Fragmento del documento:
━━━
Hay mucha arquitectura en la construcción del relato…
Yo lo armo en la computadora y en la cabeza. Tenía muy claras las tres partes, hasta dónde iba a contar en cada una.
¿Es como que se le fue revelado?
A mí se me apareció el personaje y lo seguí, yo iba a cada taller y leía un nuevo capítulo, y según leía en voz alta se me aparecía cómo continuaba. A mí me funciona verlos para continuar la historia. El día que eso no funcione, siento que hasta ahí llegó. Yo los persigo, solamente.
¿Cómo controla las transferencias con los personajes?
Juego con lo autobiográfico más absoluto. De hecho, hay algo que tiene que ver con el nacimiento de mi hijo mayor. Me sirve mucho vivir para construir, pero siempre hago ficción, verifico que nunca se quiebren las voces de los personajes y que no aparezca yo, bajando línea.
Hay gente que pega carteles, pero también hay gente que los arranca… ¿Uno tiene que aprender a convivir con el horror?
En Argentina y en México es impresionante, las caras de las chicas y las periodistas desaparecidas, incluso se intervienen los monumentos oficiales y se arman mosaicos con las fechas y las fotos de la desaparición. Me topo con eso, me quedo horas mirándolo. Y escribo, ¿cómo podría no hacerlo? Acompañé a Cometierra, porque los rostros y los ojos nos interpelan, ¿qué vamos a hacer con esto? No podemos hacernos los tontos. Es incómodo, pero es imposible darse la vuelta.
Son todo apodos negativos, como Miseria o Pendejo… pero usted consigue reescribir esa connotación.
Me gusta mucho que tengan nombres que en toda Latinoamérica lleven un significado terrible, pero que tengan un aura absolutamente amorosa. En poesía, uno puede tomar una palabra con una carga negativa y construirla de nuevo en un universo, ponerla a funcionar de otra manera. Hay una mirada prejuiciosa hacia los jóvenes precarizados de barrios periféricos, a mí me gusta tomar eso y subvertirlo.
La relación con los sueños es casi como el metaverso…
Es tan amplio… Y voy experimentando. Por momentos, hacen fotos en los sueños, aunque no se puedan leer los nombres de las calles. Es un universo al que se puede ir abriendo los personajes para construir cosas muy distintas.
━━━
(Extractos de datos)
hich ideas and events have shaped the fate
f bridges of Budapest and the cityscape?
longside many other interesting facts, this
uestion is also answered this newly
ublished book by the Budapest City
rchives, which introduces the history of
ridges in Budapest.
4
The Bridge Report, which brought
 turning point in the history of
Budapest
━━━
Lista de actividades:
1 > Transcriba textualmente el pasaje de la entrevista, comenzando en "En Argentina y" y terminando en "reescribir esa connotación.".
2 > Responda, según la entrevista, las siguientes preguntas:
(a) ¿Dónde afirma la persona entrevistada que arma el relato?
(b) ¿Qué dos apodos se citan como ejemplos de apodos negativos?
(c) ¿En qué dos países se mencionan los rostros de las chicas y las periodistas desaparecidas?

Soluciones por actividad:
1 >
En Argentina y en México es impresionante, las caras de las chicas y las periodistas desaparecidas, incluso se intervienen los monumentos oficiales y se arman mosaicos con las fechas y las fotos de la desaparición. Me topo con eso, me quedo horas mirándolo. Y escribo, ¿cómo podría no hacerlo? Acompañé a Cometierra, porque los rostros y los ojos nos interpelan, ¿qué vamos a hacer con esto? No podemos hacernos los tontos. Es incómodo, pero es imposible darse la vuelta.
Son todo apodos negativos, como Miseria o Pendejo… pero usted consigue reescribir esa connotación.

2 >
(a) En la computadora y en la cabeza.
(b) Miseria y Pendejo.
(c) En Argentina y en México.